Remember these key facts, which debunk many intimate partner violence myths:

  • No amount of bad behavior can induce someone to behave violently. Victims do not cause their abuse, even if they are unfaithful, unreasonable, or unkind.
  • Responding to violence with violence is only acceptable in cases of self-defense, not to punish the perpetrator.
  • No level of violence is normal or acceptable in a relationship; a person who resorts to violence once will likely do so again.
  • Domestic violence harms children even when the children are not physically abused; many police departments treat domestic violence in the presence of children as a form of child abuse.

Leaving Isn't as Easy as It Seems

Domestic violence survivors are often asked why they don't leave. But consider this: How would you feel about leaving your partner? As difficult as it may be to admit, domestic violence relationships still offer their victims something, such as financial security or a relationship with a person they love. Programs designed to help victims leave, then, need to address these concerns.

Perhaps most important, though, is the fact that leaving can be dangerous. Research consistently shows that abusers are more likely to kill their victims in the two weeks after they leave than at any other time. When considered in conjunction with the fact that leaving can spark financial troubles, not to mention the pain of losing a relationship, it's easy to understand why so many survivors are hesitant to leave.

Responding to Abuse Can be Challenging

It's not easy to know what to do when someone you love is in an abusive relationship; confronting the abuser is rarely the solution.

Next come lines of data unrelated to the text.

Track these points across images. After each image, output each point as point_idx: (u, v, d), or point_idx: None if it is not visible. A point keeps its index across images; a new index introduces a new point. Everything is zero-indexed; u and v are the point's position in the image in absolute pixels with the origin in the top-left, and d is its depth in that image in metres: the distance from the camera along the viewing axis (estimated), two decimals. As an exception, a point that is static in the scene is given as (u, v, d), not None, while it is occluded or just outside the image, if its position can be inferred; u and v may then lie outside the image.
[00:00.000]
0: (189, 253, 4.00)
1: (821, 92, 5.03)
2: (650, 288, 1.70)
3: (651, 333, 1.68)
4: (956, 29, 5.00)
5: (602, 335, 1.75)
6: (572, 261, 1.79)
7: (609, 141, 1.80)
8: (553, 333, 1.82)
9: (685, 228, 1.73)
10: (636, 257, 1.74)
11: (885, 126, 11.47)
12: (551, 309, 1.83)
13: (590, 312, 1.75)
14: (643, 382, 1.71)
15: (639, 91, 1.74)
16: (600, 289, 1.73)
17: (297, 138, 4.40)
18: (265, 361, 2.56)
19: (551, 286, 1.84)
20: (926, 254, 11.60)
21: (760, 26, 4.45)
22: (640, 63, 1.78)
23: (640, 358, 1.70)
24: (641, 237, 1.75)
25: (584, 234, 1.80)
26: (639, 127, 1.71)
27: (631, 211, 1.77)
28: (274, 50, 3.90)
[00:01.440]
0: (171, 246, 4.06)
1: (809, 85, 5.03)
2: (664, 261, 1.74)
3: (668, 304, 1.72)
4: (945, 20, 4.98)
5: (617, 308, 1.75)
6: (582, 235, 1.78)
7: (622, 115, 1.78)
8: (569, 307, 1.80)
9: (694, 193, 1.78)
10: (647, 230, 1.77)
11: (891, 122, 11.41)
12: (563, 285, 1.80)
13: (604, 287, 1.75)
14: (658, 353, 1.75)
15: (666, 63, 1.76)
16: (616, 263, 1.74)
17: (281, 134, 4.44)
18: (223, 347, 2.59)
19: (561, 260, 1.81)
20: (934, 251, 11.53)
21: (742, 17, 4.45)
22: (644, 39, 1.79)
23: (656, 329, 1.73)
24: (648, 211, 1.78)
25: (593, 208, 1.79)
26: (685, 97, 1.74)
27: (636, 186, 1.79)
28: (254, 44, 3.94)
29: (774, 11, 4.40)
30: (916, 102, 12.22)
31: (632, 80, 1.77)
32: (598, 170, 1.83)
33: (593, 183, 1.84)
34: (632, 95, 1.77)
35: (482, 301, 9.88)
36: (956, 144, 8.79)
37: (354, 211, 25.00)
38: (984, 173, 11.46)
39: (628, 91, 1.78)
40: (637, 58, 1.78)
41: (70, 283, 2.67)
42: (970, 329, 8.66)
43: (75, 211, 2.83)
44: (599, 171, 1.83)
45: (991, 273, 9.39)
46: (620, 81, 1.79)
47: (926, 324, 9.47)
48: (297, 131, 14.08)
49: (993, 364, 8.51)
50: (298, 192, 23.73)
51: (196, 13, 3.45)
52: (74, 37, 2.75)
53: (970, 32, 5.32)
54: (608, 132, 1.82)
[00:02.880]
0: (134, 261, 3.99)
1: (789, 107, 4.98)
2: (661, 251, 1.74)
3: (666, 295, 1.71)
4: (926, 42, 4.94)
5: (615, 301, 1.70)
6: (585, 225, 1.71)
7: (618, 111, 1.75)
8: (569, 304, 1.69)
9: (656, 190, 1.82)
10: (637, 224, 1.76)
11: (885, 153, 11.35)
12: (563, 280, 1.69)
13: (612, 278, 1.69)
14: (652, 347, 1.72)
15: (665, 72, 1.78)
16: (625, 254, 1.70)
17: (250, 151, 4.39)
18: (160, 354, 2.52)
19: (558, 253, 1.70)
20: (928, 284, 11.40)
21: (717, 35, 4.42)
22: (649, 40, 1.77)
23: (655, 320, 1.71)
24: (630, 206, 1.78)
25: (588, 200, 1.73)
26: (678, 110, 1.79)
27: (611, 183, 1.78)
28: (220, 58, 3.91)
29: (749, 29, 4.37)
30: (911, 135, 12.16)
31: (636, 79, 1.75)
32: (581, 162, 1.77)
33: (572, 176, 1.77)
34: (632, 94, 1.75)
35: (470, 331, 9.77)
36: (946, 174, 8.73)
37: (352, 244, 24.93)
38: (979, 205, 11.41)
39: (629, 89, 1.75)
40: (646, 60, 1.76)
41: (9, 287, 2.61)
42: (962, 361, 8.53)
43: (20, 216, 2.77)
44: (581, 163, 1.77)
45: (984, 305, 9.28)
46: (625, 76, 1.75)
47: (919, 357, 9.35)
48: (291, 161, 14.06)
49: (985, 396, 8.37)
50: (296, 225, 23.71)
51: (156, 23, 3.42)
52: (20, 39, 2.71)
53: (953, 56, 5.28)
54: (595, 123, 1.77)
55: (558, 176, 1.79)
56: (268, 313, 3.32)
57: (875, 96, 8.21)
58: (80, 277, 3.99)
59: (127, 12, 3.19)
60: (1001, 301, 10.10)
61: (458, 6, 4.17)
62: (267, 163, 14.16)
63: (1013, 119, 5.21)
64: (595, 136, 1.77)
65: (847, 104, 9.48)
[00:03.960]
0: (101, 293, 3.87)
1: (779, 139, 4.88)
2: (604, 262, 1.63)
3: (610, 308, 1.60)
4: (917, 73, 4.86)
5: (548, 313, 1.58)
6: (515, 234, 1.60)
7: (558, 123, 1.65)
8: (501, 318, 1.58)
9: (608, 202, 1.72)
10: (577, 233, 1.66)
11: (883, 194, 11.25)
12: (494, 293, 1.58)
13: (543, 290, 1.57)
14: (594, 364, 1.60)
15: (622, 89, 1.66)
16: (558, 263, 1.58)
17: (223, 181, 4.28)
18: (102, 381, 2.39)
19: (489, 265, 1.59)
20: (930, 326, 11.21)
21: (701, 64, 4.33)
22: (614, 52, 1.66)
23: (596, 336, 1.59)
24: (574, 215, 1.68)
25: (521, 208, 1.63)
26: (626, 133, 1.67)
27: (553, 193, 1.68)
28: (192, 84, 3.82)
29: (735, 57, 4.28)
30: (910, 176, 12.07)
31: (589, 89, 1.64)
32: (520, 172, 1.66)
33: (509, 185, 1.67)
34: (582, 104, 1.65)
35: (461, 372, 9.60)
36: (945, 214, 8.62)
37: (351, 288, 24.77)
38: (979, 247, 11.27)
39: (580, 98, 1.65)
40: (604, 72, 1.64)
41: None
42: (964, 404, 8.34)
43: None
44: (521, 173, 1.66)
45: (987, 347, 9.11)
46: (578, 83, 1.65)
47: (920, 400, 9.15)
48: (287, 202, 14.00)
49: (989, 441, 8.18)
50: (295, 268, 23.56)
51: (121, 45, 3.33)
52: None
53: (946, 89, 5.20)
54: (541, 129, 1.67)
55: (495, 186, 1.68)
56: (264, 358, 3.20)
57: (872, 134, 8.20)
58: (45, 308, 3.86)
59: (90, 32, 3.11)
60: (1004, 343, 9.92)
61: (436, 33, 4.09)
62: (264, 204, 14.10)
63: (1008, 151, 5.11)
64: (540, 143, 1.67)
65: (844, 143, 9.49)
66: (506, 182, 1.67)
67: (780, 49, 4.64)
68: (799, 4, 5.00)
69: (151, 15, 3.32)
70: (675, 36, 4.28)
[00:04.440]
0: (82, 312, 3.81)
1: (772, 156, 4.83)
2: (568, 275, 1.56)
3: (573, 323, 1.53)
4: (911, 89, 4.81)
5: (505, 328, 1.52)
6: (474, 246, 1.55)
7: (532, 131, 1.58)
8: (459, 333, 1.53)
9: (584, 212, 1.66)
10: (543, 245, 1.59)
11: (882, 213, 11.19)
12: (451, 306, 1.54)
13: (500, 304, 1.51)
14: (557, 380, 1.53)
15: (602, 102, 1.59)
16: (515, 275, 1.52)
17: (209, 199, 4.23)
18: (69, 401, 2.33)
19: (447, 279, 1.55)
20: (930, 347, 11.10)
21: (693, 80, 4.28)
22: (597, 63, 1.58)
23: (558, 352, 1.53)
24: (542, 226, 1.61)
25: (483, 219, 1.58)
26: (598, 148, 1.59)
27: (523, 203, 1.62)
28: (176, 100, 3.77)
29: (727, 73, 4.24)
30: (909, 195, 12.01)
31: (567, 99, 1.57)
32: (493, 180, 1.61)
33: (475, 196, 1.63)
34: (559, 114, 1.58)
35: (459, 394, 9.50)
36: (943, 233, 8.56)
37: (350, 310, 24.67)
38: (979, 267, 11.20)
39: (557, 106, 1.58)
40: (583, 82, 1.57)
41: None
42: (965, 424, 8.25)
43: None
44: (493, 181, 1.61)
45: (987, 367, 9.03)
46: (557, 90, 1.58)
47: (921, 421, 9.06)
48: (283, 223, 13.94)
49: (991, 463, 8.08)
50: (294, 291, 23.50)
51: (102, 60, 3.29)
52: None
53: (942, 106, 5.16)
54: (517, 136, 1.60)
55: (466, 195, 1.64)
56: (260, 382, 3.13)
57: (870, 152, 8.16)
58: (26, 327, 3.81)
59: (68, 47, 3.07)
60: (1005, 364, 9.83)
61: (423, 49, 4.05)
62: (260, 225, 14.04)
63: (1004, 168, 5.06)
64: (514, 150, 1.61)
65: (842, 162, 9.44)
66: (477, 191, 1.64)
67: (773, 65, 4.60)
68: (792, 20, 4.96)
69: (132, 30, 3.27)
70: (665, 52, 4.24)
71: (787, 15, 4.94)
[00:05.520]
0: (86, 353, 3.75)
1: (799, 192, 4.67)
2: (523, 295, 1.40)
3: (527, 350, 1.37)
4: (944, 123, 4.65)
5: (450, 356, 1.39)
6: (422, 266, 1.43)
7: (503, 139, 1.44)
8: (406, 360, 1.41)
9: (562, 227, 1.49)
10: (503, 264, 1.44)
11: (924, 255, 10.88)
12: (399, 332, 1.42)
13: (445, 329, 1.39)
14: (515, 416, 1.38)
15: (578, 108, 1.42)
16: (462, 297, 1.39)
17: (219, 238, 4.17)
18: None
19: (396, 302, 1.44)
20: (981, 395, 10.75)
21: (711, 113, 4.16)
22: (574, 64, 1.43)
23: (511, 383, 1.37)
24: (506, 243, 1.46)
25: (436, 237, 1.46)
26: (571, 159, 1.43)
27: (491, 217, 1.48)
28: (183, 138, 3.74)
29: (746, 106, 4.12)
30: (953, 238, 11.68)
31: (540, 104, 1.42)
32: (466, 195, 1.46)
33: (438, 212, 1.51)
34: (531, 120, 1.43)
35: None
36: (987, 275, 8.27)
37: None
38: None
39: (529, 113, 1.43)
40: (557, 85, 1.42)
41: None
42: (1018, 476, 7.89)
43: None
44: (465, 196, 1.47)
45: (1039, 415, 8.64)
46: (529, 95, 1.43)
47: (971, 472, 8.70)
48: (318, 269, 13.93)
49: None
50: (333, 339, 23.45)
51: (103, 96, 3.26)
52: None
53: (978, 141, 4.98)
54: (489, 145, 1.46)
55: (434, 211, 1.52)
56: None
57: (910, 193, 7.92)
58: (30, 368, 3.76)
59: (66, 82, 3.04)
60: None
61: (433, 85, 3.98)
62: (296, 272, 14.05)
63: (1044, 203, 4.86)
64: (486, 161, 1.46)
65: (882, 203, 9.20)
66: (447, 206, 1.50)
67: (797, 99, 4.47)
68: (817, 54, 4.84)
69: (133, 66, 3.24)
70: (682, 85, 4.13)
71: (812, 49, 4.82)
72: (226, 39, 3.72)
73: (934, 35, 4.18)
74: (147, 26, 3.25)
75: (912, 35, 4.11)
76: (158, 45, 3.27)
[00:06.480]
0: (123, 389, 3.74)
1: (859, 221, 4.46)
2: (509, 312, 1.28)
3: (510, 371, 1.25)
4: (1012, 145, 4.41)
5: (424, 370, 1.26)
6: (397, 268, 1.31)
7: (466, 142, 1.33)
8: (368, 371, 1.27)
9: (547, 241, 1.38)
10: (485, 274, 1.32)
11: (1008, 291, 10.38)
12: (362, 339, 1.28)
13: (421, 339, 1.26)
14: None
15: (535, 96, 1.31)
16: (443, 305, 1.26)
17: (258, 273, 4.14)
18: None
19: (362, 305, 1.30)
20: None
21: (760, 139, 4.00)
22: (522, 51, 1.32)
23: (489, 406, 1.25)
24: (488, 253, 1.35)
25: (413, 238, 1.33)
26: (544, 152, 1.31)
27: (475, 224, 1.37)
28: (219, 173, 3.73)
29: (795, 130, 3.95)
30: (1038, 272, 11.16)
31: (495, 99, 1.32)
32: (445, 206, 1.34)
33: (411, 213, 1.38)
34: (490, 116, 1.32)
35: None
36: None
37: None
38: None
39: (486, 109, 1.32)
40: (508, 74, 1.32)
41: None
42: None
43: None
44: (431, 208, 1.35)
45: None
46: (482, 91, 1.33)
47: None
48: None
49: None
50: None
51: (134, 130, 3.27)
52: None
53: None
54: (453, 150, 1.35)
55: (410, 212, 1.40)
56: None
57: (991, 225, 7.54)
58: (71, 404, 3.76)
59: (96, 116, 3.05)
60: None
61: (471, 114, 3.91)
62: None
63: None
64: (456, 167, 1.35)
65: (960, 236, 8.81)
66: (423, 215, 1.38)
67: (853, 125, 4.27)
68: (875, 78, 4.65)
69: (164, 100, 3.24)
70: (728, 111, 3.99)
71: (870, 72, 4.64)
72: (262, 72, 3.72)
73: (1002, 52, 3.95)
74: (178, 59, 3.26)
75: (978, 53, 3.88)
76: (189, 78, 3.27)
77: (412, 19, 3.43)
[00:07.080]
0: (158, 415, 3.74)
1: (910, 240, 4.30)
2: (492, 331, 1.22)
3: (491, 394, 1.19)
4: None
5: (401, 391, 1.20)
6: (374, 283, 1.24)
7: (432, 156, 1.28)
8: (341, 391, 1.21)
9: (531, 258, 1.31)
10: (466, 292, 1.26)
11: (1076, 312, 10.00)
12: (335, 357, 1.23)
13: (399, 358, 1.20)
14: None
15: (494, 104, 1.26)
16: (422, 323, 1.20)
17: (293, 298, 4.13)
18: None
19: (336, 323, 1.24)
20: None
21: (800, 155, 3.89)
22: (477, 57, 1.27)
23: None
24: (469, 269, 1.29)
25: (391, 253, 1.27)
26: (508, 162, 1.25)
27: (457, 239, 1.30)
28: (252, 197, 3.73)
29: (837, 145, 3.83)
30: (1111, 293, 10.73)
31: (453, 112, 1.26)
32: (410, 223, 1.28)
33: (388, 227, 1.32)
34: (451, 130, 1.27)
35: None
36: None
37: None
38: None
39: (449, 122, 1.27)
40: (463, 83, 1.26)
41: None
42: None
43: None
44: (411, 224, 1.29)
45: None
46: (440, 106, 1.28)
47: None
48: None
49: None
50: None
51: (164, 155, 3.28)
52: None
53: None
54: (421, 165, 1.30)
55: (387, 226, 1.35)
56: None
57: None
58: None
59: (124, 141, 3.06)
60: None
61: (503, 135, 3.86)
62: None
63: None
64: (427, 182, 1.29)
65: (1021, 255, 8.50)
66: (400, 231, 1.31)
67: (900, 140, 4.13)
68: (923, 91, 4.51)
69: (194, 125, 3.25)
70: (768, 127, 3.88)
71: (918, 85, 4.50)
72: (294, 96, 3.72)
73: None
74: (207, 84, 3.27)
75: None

The following steps may help:

  1. Listen to and believe your loved one. Allow them to control their own lives. If your loved one does not want to leave or call the police, do not force them to.
  2. Do not get involved in their fights, as doing so may endanger you. Call the police instead.
  3. Offer your loved one a safe place to stay, or help him or her get to a shelter.
  4. Explore your loved one's reasons for staying, and offer to help. If childcare or finances are a concern, for instance, try offering some financial assistance.

We can all do our part by abandoning false beliefs, embracing a culture of safety, and supporting the victims we know.